C'est ce qui ressort d'un sondage Léger Marketing rendu public aujourd'hui par l'Institut économique de Montréal.
Selon le vice-président de l'Institut, M. Jasmin Guénette, cela montre que les contribuables québécois sont lucides et à quel point le gouvernement ne répond pas à leurs attentes.
« Avec un endettement collectif de 223 milliards de dollars, ça montre que les gens veulent avoir des finances saines et le plus rapidement possible. L'échéancier fixé par le gouvernement est donc trop long », dit-il.
Dépenses
Quant aux moyens pour effacer les déficits, 81 % des Québécois privilégient une réduction des dépenses gouvernementales, alors que seulement 11 % préfèrent plutôt une hausse de taxes et d'impôt.
Une cure d'amaigrissement est donc souhaitée majoritairement au Québec.
« La réduction des dépenses n'est pas un enjeu de partisanerie politique, ce n'est pas un enjeu générationnel... Ça touche tout le monde.
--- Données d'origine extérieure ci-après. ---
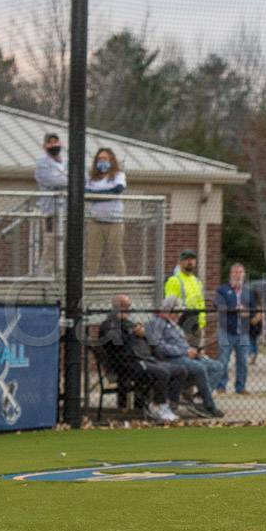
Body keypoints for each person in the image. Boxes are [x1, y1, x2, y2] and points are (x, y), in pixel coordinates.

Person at [98, 294, 186, 422]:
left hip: (145, 359)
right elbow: (116, 344)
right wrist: (132, 332)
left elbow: (146, 337)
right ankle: (158, 406)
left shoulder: (129, 323)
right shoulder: (109, 324)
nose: (128, 309)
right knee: (163, 373)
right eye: (125, 306)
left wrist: (142, 333)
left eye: (128, 306)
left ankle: (168, 405)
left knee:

C'est un enjeu de société, car l'opinion est assez claire sur le sujet, les gens veulent voir le gouvernement agir », exprime-t-il.
Fonctionnaires
L'enquête s'est aussi attardée à la taille de l'État québécois. Il en résulte que six Québécois sur 10 (62 %) considèrent que les fonctionnaires sont trop nombreux.
« Au milieu des années 90, on comptait 459 000 fonctionnaires et en 2009, selon la CARRA, il y en a 549 000. C'est donc une hausse de 20 %, alors qu'on devait en éliminer un sur deux. Les gens n'ont pas l'impression d'en avoir pour leur argent », lance le vice-président de l'Institut.
Quant aux salaires des employés du gouvernement, ils sont respectables pour la moitié des Québécois.
Les hausses de 7 % accordées sur cinq ans, qui peuvent être majorées jusqu'à 3,5 % selon la performance de l'économie québécoise, sont acceptables pour 50 % des Québécois, alors que le tiers (32 %) les considèrent comme trop généreuses.
Relance
Enfin, la relance économique du Québec est toujours au cœur des préoccupations des gens de la province, puisque la moitié d'entre eux (48 %) disent qu'une réduction des impôts est le meilleur moyen pour stimuler l'économie.
« Donc, en ayant plus dans leurs poches, ils pourraient consommer et épargner davantage », exprime le vice-président.
L'autre moitié des Québécois (45 %) préfèrent de nouveaux investissements publics pour créer de l'emploi.
Le sondage a été fait entre les 6 et 10 octobre auprès de 1 000 personnes avec une marge d'erreur de 3 %, 19 fois sur 20.